I began by shedding my preconceptions. I began a slow process of reevaluation. I stopped judging what “art should look like.” I took an oath to stop looking at art books. Instead, I concentrated on defining who I was as an artist. After years of self-reflection and trial and error I settled on a few basic, defining facts: I am an unschooled artist who grew-up in the NYC Boulevard Housing Projects in East New York, Brooklyn in a working class family; the first time I went to MOMA was after graduating from Brooklyn College; with little technical training, I know little about formal drawing or art materials. I am Naive. Primitive. Untrained. Unsophisticated.
Reluctantly, I admitted to myself: “You will never make art like the great masters.” I decided instead to make art in the simplest, most direct way possible. I would avoid tricks or pretensions. “Be yourself. Be honest.” became my credo.
I began by rejecting the use of perspective. I couldn’t do it, and I felt it was a trick of the hand. Medieval art, which I adored, didn’t use perspective. Why should I? An essay by Dubuffet reinforced my thinking. “Illusions, such as depth or relief, created by means of chiaroscuro, do not enrich a painting, they distort and adulterate it. There is something fraudulent and dishonest about those devices, something off putting… make the surface speak its own surface language and not a bogus language of three-dimensional space, which is not its own.”
At the same time, I searched for a personal content, for images that expressed my thoughts and feelings. From the art of Basquiat, another Brooklyn-born artist, I learned that one can make, from the humblest experiences of daily life, paintings of profound emotional and spiritual depth.

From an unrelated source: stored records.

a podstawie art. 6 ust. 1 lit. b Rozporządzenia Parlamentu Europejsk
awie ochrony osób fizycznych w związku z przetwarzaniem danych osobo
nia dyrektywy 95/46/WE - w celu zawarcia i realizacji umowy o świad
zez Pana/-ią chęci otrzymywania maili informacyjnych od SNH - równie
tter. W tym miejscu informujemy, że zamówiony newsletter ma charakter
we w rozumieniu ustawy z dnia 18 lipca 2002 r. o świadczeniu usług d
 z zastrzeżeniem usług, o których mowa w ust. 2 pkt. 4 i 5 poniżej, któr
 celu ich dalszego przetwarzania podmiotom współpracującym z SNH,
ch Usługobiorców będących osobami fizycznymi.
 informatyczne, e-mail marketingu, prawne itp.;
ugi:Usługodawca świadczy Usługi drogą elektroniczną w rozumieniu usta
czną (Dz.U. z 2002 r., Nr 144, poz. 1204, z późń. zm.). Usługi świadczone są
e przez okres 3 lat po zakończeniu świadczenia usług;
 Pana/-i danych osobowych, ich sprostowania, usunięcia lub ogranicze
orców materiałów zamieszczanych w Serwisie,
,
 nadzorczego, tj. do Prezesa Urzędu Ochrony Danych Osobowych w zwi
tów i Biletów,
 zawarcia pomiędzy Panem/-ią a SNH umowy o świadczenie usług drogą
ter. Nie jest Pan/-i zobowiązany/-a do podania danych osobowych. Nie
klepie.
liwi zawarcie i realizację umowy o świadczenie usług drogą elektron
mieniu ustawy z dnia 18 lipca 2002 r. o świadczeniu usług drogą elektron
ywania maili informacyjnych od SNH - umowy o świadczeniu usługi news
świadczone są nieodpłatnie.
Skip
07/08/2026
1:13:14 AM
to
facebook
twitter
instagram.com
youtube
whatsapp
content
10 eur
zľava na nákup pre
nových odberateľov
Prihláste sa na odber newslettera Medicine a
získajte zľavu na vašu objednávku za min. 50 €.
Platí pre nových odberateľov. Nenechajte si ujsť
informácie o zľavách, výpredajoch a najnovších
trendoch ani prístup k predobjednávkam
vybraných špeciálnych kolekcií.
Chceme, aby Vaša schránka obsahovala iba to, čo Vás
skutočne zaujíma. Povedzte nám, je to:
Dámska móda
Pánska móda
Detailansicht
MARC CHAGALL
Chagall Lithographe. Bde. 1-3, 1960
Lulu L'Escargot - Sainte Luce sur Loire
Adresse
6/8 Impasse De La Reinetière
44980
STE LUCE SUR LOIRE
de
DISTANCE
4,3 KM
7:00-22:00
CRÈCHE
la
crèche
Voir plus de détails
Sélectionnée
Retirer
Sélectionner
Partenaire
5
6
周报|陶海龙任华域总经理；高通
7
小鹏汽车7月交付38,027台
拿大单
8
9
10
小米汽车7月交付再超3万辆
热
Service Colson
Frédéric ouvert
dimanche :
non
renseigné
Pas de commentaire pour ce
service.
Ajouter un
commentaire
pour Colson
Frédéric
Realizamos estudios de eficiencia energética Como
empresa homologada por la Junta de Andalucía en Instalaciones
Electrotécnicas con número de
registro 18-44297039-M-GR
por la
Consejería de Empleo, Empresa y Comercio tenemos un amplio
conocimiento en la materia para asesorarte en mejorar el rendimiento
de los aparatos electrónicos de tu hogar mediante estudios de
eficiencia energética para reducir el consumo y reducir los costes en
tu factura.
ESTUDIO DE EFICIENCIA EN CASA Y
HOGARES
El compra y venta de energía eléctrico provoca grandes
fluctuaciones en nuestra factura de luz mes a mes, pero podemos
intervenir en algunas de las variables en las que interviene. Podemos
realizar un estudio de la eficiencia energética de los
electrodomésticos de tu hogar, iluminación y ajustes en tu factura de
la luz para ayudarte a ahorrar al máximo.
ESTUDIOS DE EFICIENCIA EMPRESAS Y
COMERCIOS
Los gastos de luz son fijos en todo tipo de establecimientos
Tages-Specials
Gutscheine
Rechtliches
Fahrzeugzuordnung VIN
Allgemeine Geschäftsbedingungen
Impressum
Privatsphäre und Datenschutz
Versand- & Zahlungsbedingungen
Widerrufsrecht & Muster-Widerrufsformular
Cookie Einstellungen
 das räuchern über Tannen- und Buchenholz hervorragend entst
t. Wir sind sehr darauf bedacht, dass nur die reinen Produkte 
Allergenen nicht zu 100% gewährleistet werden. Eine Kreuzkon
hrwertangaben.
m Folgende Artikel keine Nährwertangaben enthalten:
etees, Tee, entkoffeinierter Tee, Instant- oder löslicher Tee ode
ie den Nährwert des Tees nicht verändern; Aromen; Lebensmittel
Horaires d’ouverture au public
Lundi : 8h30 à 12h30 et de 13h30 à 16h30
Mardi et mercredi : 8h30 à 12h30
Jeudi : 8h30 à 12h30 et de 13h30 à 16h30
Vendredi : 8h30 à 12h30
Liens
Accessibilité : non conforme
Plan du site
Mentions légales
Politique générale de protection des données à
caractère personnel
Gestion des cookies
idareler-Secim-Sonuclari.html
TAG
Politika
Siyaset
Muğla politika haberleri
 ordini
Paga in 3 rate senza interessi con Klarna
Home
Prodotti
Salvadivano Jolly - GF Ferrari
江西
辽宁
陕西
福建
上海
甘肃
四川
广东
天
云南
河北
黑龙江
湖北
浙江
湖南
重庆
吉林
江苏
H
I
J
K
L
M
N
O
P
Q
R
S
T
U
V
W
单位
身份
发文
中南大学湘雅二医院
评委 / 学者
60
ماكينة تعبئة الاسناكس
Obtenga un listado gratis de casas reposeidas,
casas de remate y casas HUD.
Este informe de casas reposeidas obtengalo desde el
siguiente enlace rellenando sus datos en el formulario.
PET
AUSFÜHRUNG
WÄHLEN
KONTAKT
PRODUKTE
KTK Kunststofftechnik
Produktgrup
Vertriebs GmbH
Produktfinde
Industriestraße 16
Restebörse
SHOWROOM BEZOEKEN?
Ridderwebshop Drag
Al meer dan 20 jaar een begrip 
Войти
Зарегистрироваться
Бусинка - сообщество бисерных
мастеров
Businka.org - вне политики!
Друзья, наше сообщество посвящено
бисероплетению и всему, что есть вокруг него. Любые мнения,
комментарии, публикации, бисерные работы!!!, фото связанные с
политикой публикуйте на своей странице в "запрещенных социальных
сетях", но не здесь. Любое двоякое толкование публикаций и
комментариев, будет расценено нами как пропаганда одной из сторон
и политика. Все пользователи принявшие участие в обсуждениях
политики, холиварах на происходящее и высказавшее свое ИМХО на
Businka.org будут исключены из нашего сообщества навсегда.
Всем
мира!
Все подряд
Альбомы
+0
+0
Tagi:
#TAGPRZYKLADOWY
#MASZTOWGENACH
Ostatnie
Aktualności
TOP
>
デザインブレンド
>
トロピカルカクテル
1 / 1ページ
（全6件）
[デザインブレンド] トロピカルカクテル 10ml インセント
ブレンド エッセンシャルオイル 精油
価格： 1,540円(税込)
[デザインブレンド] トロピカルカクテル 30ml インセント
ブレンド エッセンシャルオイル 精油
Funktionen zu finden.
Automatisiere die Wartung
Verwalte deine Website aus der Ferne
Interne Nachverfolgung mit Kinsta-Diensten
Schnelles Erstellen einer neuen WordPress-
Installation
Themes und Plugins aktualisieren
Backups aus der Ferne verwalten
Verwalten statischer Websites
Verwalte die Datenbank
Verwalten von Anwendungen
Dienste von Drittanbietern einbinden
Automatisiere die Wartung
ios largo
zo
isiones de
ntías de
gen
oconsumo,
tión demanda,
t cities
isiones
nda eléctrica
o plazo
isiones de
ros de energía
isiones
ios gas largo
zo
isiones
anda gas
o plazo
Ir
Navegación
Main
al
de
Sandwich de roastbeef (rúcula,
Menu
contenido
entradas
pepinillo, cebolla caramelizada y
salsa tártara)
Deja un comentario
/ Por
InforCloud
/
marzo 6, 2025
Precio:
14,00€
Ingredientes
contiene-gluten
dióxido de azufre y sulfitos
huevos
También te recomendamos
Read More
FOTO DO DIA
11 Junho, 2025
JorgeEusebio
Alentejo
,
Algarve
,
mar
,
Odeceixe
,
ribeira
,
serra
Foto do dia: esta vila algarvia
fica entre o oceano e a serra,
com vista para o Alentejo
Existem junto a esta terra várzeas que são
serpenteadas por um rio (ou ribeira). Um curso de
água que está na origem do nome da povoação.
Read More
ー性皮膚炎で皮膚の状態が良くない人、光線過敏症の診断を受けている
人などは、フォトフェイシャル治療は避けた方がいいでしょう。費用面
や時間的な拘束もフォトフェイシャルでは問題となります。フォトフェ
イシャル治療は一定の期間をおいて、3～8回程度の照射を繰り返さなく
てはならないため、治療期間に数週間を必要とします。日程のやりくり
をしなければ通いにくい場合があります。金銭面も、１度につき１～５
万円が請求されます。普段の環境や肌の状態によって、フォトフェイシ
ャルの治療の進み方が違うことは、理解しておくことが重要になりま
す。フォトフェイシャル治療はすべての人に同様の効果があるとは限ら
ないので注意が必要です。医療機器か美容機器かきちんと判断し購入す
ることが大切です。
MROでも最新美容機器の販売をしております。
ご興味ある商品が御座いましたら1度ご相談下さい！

My life would become the source of my art.
My wax crayon drawing Portrait of Adolf Eichmann, (see below) was a breakthrough. While reading Hannah Arendt’s book Eichmann in Jerusalem: The Banality of Evil, I discovered that by substituting for Eichmann’s face his SS #, Bureau #, a list of the countries from which he deported Jews, and other impersonal facts, I was able to create a faceless portrait with a personal identity. I could express the impersonal bureaucratization of evil.
I had discovered something about the content of my art, but I also needed to discover my way of making art? How would it look?
I started drawing, day after day, month after month, year after year. I did hundreds of drawings a week. I carried a drawing book everywhere and drew anywhere. I drew on trains, on napkins, while talking on the telephone, even while watching television. When I was not busy at work, I used my 9-to-5 job to draw. A friend gave me thousands of sheets of paper. This freed me to experiment and to ruin, without cost or concern, as much paper as I wanted. It didn’t matter. There was always a stack of blank paper waiting to be used.
I drew, without plan or preconceived idea, everything I saw and everything I imagined. I drew pens, pencils, graphs from reports, the view from my window, portraits of coworkers at meetings, ads, words from conversations, abstract patterns, and much more. I drew each thing again and again, varying the size, composition, color and quality of line. At work, people who saw me drawing would ask “Are you doodling again?” “Yes, it helps me think,” I replied, casually hiding the drawing until they left.
Through repetition I gradually learned to recognize the marks and lines that are mine. Drawing became instinctive, non-rational, like moving my arm or breathing. I also lost my self-awareness and stopped judging what I did. I just kept doing it until I was bored or satisfied. Slowly, very slowly, I evolved a style of my own.
Even now, as in the beginning, there are countless frustrations and unsuccessful efforts. But unlike the past, these are met with the knowledge that given time and patience, I will emerge in the artwork, in my own way, as I am, no more and no less.